Christmas is the single biggest event on the planet, and nothing affects so many people around the world every year as Christmas does. Most Americans—Christians, adherents of other faiths, and non-believers—celebrate Christmas. The Christmas tree, the wreath, gift giving, the universally observed legal holiday, the merriment, even the public crèche—these can seem to be manifestations of a merely secular spirit of Christmas. But Jesus Christ, not the winter solstice, is unquestionably the reason for the season. This allegedly secular festival would not exist apart from the fact that the birth of Christ is celebrated on this day and in this season. Put Christ back into Christmas, some like to say. But who has the power to take him out of Christmas?  God has come to us and no one can take him away from us, for Christ the Lord is now our brother.  Many aspects of the popular celebration of Christmas seem to represent little more than cultural ritual, to be sure, but there are unmistakably religious undertones. Otherwise, why would activist atheists campaign so ferociously against every hint of Christmas observance in public spaces?

Whether it be “White Christmas” or “Blue Christmas,” “I’ll Be Home for Christmas” or “All I Want for Christmas”—popular Christmas music is full of unrequited love, disappointment and, above all, longing. The desire to find the perfect gift for a loved one, to meet the perfect companion for life, to have the perfect family, to enjoy a perfectly peaceful life with one’s family, friends and neighbors—all this Christmastide nostalgia and yearning cannot fail to appear to the eyes of faith as an expression of the longing for him that God has planted in every human heart. Even an unbeliever might ask himself in an unguarded moment if in his heart of hearts there does not lay the unlikely courage to believe in Christmas.

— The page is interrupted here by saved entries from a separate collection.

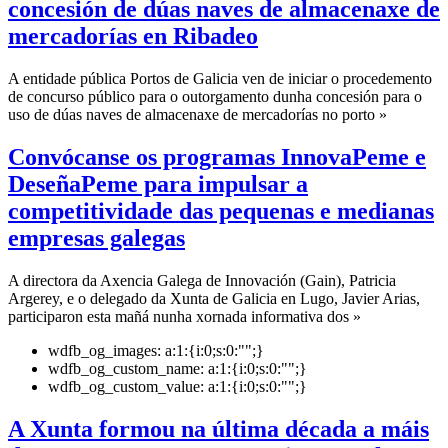
concesión de dúas naves de almacenaxe de
mercadorías en Ribadeo
A entidade pública Portos de Galicia ven de iniciar o procedemento
de concurso público para o outorgamento dunha concesión para o
uso de dúas naves de almacenaxe de mercadorías no porto »
Convócanse os programas InnovaPeme e
DeseñaPeme para impulsar a
competitividade das pequenas e medianas
empresas galegas
A directora da Axencia Galega de Innovación (Gain), Patricia
Argerey, e o delegado da Xunta de Galicia en Lugo, Javier Arias,
participaron esta mañá nunha xornada informativa dos »
wdfb_og_images:
a:1:{i:0;s:0:"";}
wdfb_og_custom_name:
a:1:{i:0;s:0:"";}
wdfb_og_custom_value:
a:1:{i:0;s:0:"";}
A Xunta formou na última década a máis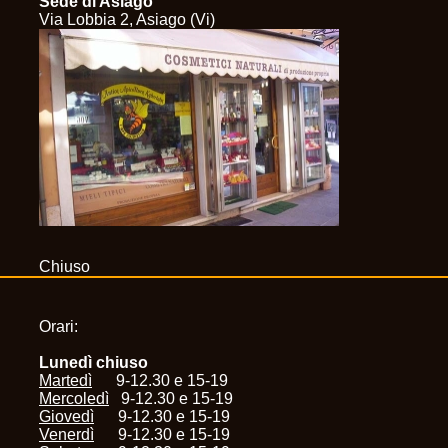
Sede di Asiago
Via Lobbia 2, Asiago (Vi)
Chiuso
Orari:
Lunedì chiuso
Martedì
9-12.30 e 15-19
Mercoledì
9-12.30 e 15-19
Giovedì
9-12.30 e 15-19
Venerdì
9-12.30 e 15-19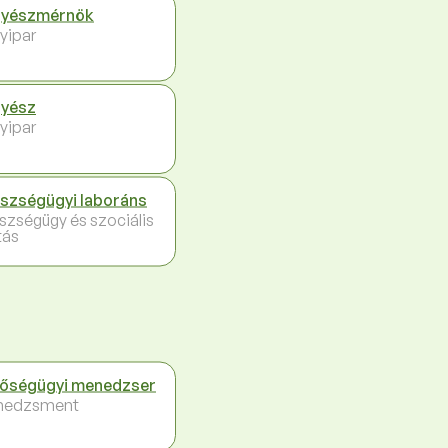
gyészmérnök
yipar
yész
yipar
szségügyi laboráns
szségügy és szociális
tás
őségügyi menedzser
nedzsment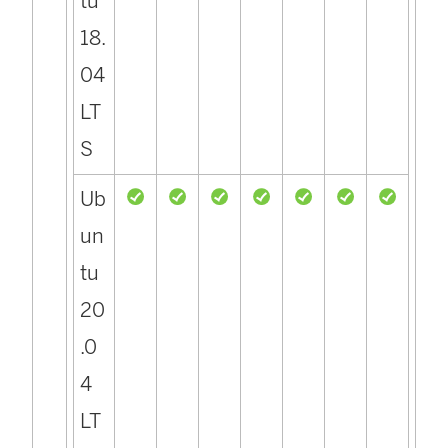
tu
18.
04
LT
S
Ub
un
tu
20
.0
4
LT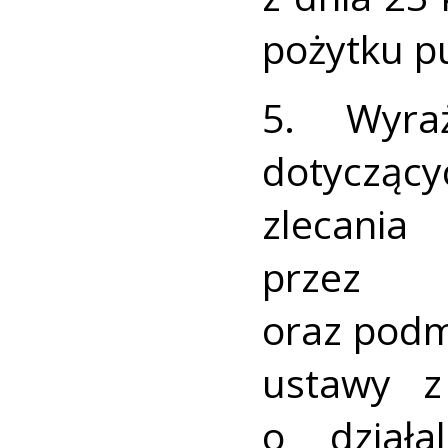
pożytku pu
5. Wyra
dotyczący
zlecania
przez o
oraz podm
ustawy z
o działa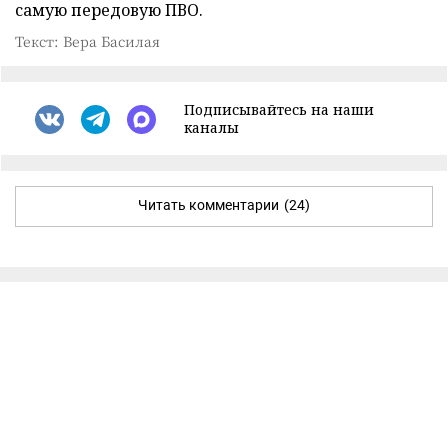
самую передовую ПВО.
Текст: Вера Басилая
Подписывайтесь на наши
каналы
Читать комментарии
(24)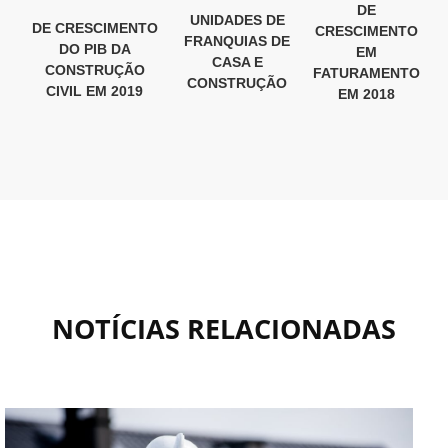
DE
UNIDADES DE
DE CRESCIMENTO
CRESCIMENTO
FRANQUIAS DE
DO PIB DA
EM
CASA E
CONSTRUÇÃO
FATURAMENTO
CONSTRUÇÃO
CIVIL EM 2019
EM 2018
NOTÍCIAS RELACIONADAS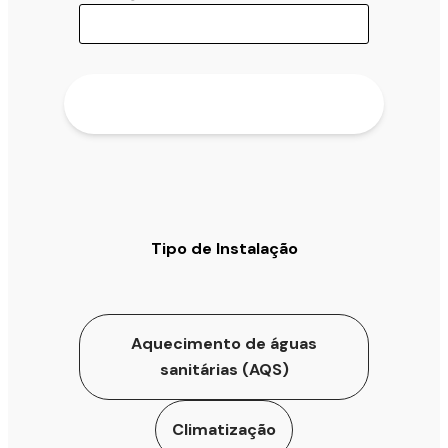
Tipo de Instalação
Aquecimento de águas
sanitárias (AQS)
Climatização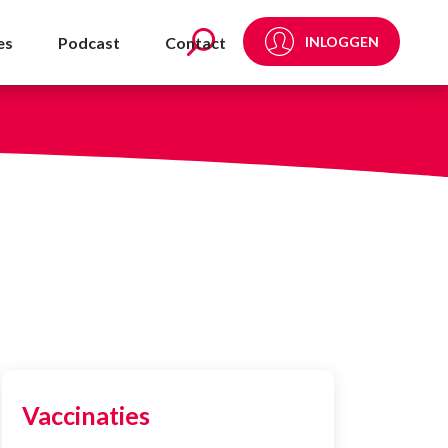
es
Podcast
Contact
INLOGGEN
Vaccinaties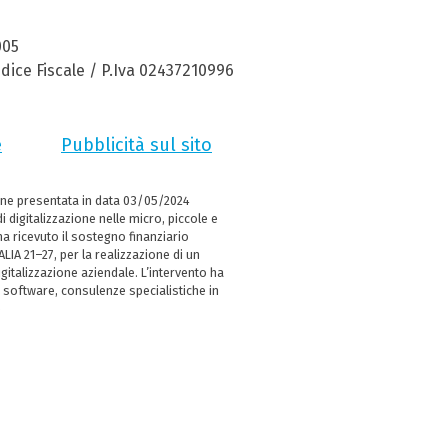
005
dice Fiscale / P.Iva 02437210996
e
Pubblicità sul sito
ne presentata in data 03/05/2024
i digitalizzazione nelle micro, piccole e
 ricevuto il sostegno finanziario
LIA 21–27, per la realizzazione di un
italizzazione aziendale. L’intervento ha
 software, consulenze specialistiche in
e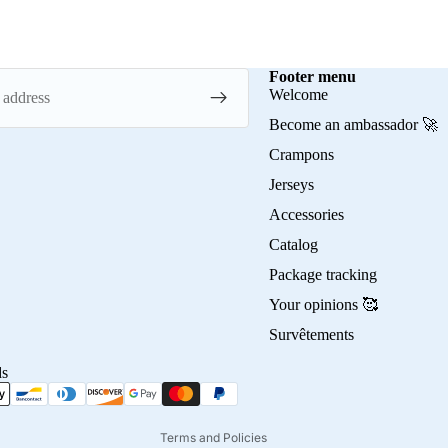
Footer menu
Welcome
Become an ambassador 🚀
Crampons
Jerseys
Accessories
Privacy policy
Catalog
Refund policy
Package tracking
Terms of service
Your opinions 🥰
Contact information
Survêtements
Shipping policy
ds
Terms of sale
Legal notice
Terms and Policies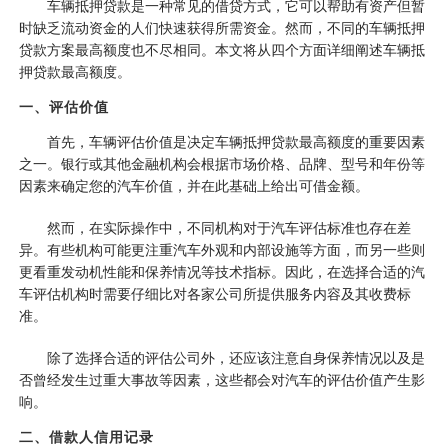
车辆抵押贷款是一种常见的借贷方式，它可以帮助有资产但暂
时缺乏流动资金的人们快速获得所需资金。然而，不同的车辆抵押
贷款方案最高额度也不尽相同。本文将从四个方面详细阐述车辆抵
押贷款最高额度。
一、评估价值
首先，车辆评估价值是决定车辆抵押贷款最高额度的重要因素
之一。银行或其他金融机构会根据市场价格、品牌、型号和年份等
因素来确定您的汽车价值，并在此基础上给出可借金额。
然而，在实际操作中，不同机构对于汽车评估标准也存在差
异。有些机构可能更注重汽车外观和内部设施等方面，而另一些则
更看重发动机性能和保养情况等技术指标。因此，在选择合适的汽
车评估机构时需要仔细比对各家公司所提供服务内容及其收费标
准。
除了选择合适的评估公司外，还应该注意自身保养情况以及是
否曾经发生过重大事故等因素，这些都会对汽车的评估价值产生影
响。
二、借款人信用记录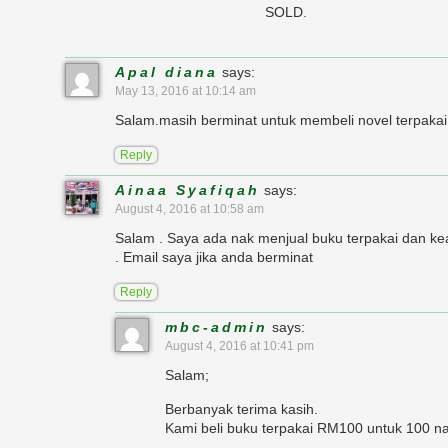
SOLD.
Apal diana
says:
May 13, 2016 at 10:14 am
Salam.masih berminat untuk membeli novel terpakai
Reply
Ainaa Syafiqah
says:
August 4, 2016 at 10:58 am
Salam . Saya ada nak menjual buku terpakai dan k
. Email saya jika anda berminat
Reply
mbc-admin
says:
August 4, 2016 at 10:41 pm
Salam;
Berbanyak terima kasih.
Kami beli buku terpakai RM100 untuk 100 n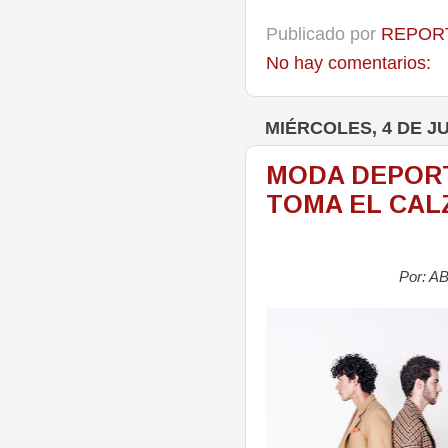
Publicado por
REPORT
No hay comentarios:
MIÉRCOLES, 4 DE JU
MODA DEPORTI
TOMA EL CAL
Por: 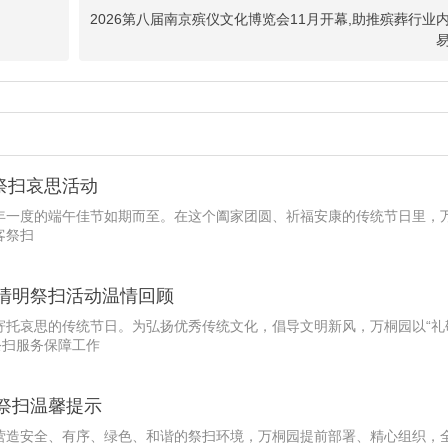
2026第八届南京殡仪文化博览会11月开幕,助推殡葬行业
祭扫哀思活动
年一度的端午佳节如期而至。在这个阖家团圆、祈福安康的传统节日里，
客祭扫
年清明祭扫活动温情回顾
寄托哀思的传统节日。为弘扬优秀传统文化，倡导文明新风，万桐园以“礼
祭扫服务保障工作
明祭扫温馨提示
营造安全、有序、绿色、和谐的祭扫环境，万桐园提前部署、精心组织，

Like La Befana—the Italian mythical figure who brings presents to children at Epiphany as she searches for the Christ child whom she refused to visit when invited to do so by the shepherds and the Magi but now seems never to be able to find—like her, many unbelievers, immersed in the observances of the Christmas festival, search for a fulfilment that annually slips from their grasp because they cannot find their way to the Christ child. Christmas is a time when many who consider themselves non-believers feel a stirring of the spirit.  Whether it starts at the mall or on the Hallmark channel, it not infrequently leads them to church at Christmas time. To a Catholic sensibility, the apparently shallow aspects of the popular Christmas celebration might possess a certain truth and depth after all. The seeming pretense of the secular festival is then not the ultimate truth about it. Behind it stands the holy and silent truth that God has in fact come and celebrates Christmas with us (cf. Rahner, ibid.).

Brothers and sisters in Christ, God made Christmas without consulting us. There is nothing for us to do for the time allotted to its annual celebration but to fall under its spell, to yield our hearts to its enchantments, to sing the Christmas songs and carols, to love our neighbor and be merry, to venerate with integrity of faith the mystery of so wondrous an Incarnation,  and to worship and give fervent thanks to God Father, Son and Holy Spirit for the amazing love that has been shown to the human race—that for men to be born of God, God did not hesitate to be born of man.   O ye heights of heaven adore Him; / Angel hosts, His praises sing; / Powers, dominions, bow before Him, / and extol our God and King! / Let no tongue on earth be silent, / Every voice in concert sing, / Evermore and evermore! Amen.